The town-limits sign was down, but he estimated from the buildings and the streets, that it had been a town of three or four thousand before the Night of the War.
He peered around the corner of the abandoned fire station behind which he stood, watching as Soames turned the motorcycle down the street at the farthest edge of the town.
Rourke began again to run, his lungs aching from it. Too many cigars, he thought.

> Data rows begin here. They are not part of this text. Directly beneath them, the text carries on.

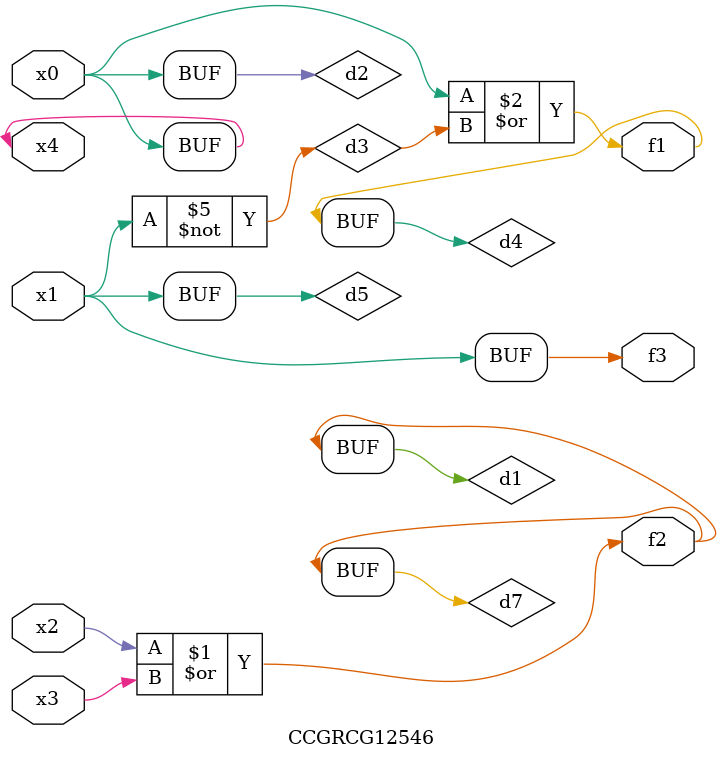
<source format=v>
module CCGRCG12546(
	input x0, x1, x2, x3, x4,
	output f1, f2, f3
);

	wire d1, d2, d3, d4, d5, d6, d7;

	or (d1, x2, x3);
	buf (d2, x0, x4);
	not (d3, x1);
	or (d4, d2, d3);
	not (d5, d3);
	nand (d6, d1, d3);
	or (d7, d1);
	assign f1 = d4;
	assign f2 = d7;
	assign f3 = d5;
endmodule

</source>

He passed the first block, running across the intersecting street; he then passed broken store windows, a mailbox knocked over apparently by a car in haste to evacuate the city, a fire hydrant with the caps off and a few drops of water still dribbling from it. He reached the next intersection, glanced down it to make certain Soames wasn't suckering him, hadn't doubled back. Then he ran down the next block.
There was a broad expanse of burnt-out lawn, a Baptist church at the far end, the church untouched. Rourke stopped a moment, catching his breath, staring at the church. 'Why wasn't it vandalized?' he asked himself aloud, then shook his head and began to run again, reaching the end of the block.
There was one more block to go before the street down which Soames had turned. Rourke, his arms out at his side again, ran it dead out, half collapsing against the side of the corner building— a real estate development firm— then peering around the corner.